Open BigEd opened 4 years ago

BigEd commented 4 years ago

In the case where a Pi is running PiTubeDirect but not connected to a host, but to something else, it might be an advantage not to set any pins as outputs.

A suggestion: watch the databus for activity, in a small tight loop, and only exit when enough activity has occurred to be convincing. Possibly, also look for one or two 6502 opcodes, if it's certain that all MOS versions will contain them. (But one day PiTubeDirect might be attached to a Z80 or 6809 and the details will differ.) Likewise, look for activity on the address pins and the clock.

There are perhaps some hundreds of clock cycles before PiTubeDirect must respond as a Tube chip.

In any alternative situation, such as where the Pi is installed in a Spectrum Next, it may be that at least one of the inputs being monitored will be inactive, and the main Tube emulation loop will never start, and so none of the Pi's pins will be driven.

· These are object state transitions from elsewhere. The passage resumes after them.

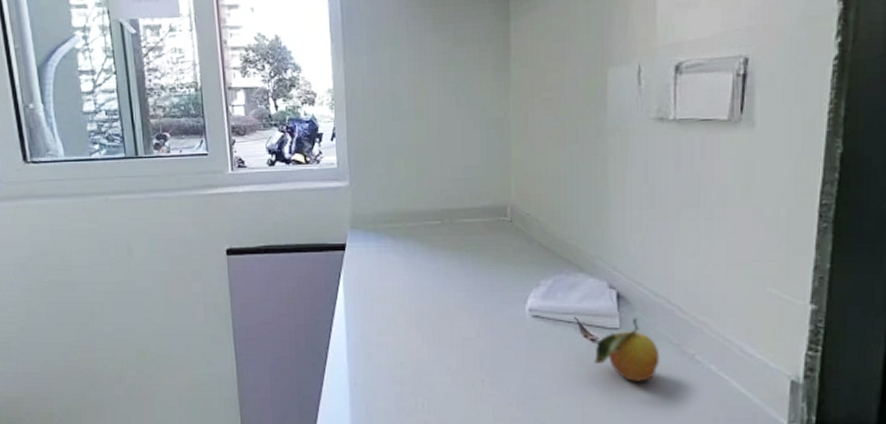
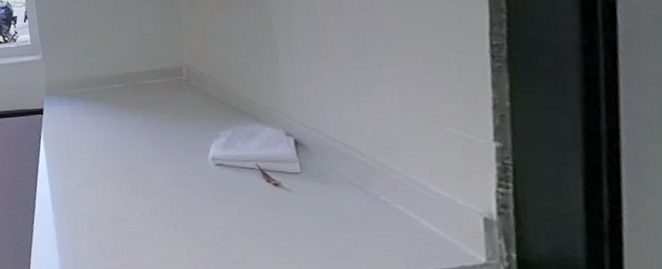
fruit: present [594,318,660,382] -> none [279,162,345,223]

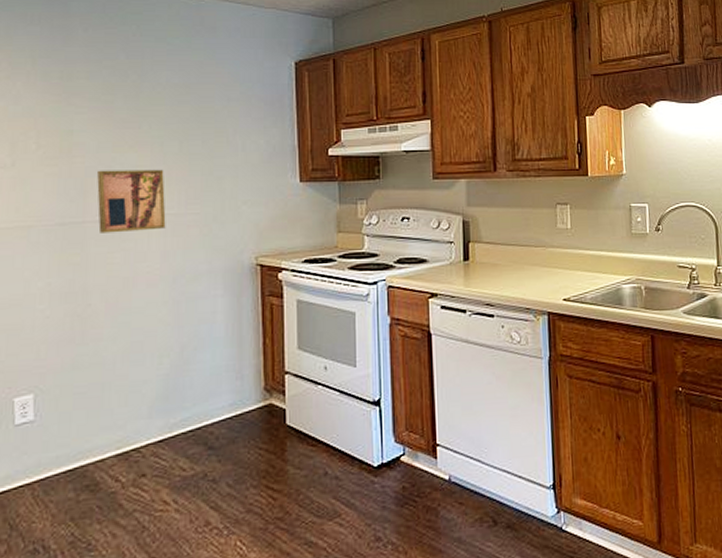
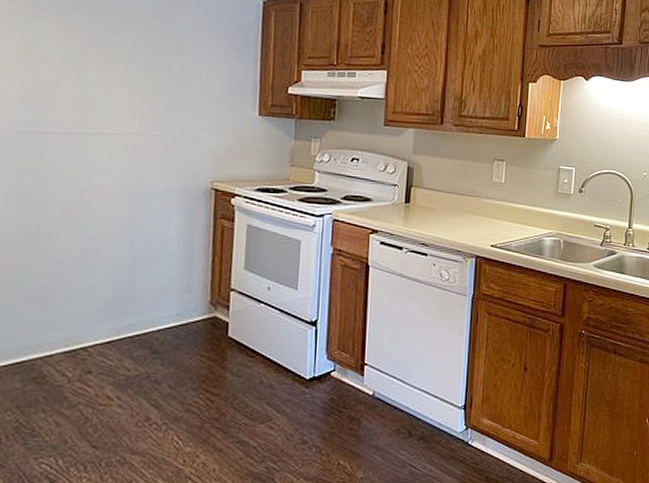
wall art: present [97,169,166,233] -> none [59,84,128,147]

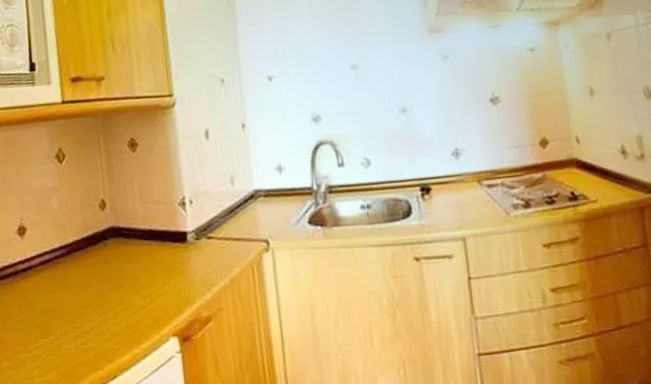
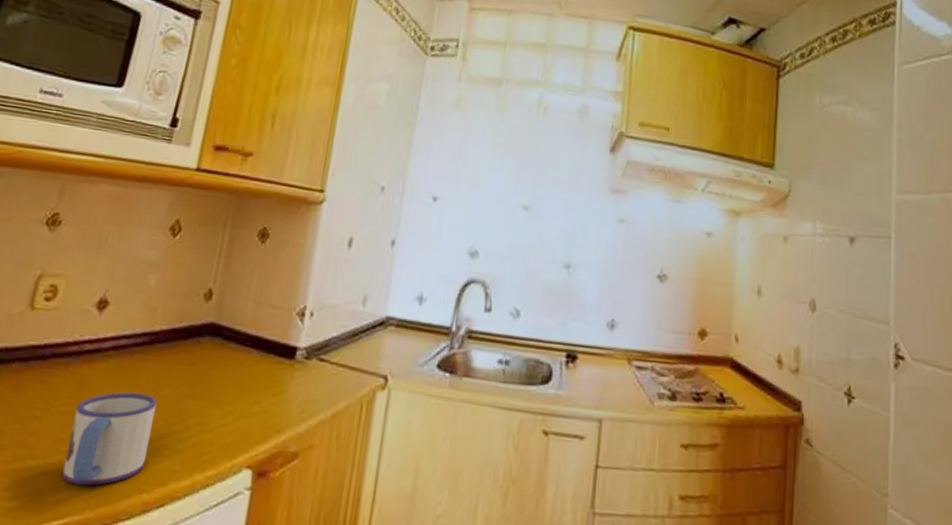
mug: none [27,294,92,374] -> present [61,392,157,486]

That avoids trouble if both the Pi and the host are driving the same pin.

hoglet67 commented 4 years ago

Thinking this through a bit more....

Snooping on the data bus for 6502 opcodes would only work on the Model B, not the Master.

The only outputs are D0..7, and these are only driven when:

On the Spec Next, those lines are used as follows:

So, in PiTubeDirect if we were to enable a weak pullup on NTUBE, we might probably be OK.

However, if there were any activity on NTUBE, it's possible the GPU code would get stuck in the Phi=1 state (waiting the falling edge of Phi) and in this state it would be driving the data bus forever.

There are two more mitigating factors....

D7..0 use GPIO 25/24/23/22/11/10/9/8.

Of these, the only overlap with Spec Next use is with the SPI port:

The current Spec Next Accelerator code doesn't use the SPI port.

If it is enabled, the Spex Next core acts as an SPI Master only, and uses the signals as follows: GPIO 7 - CE1 (Next output) GPIO 8 - CE0 (Next output) GPIO 9 - MISO (Next input) GPIO 10 - MOSI (Next output) GPIO 11 - SCLK (Next output)

So a conflct is possible, if the SPI function is ever enabled.

Finally, in the .ucf file of the Spec Next core, the DRIVE on all the Pi signals is set to 2mA.. This value is approximate (i.e. -50%/+100%) but still, that's quite a low value. So even if a conflict occurss on all 8 data signals, a max of say 32mA will flow. This is unlikely to cause any damage to the Xilinx or the Pi.

Dave

BigEd commented 4 years ago

It's good that there are tactics which will (probably) be safe with the present pin assignments on the Next.

Even so! And good point about the Master's unconnected databus.

Can we for example watch for a few tens of transitions on the clock and the RnW? And at the same time, verify that there are no transitions on nTube, which should stay high?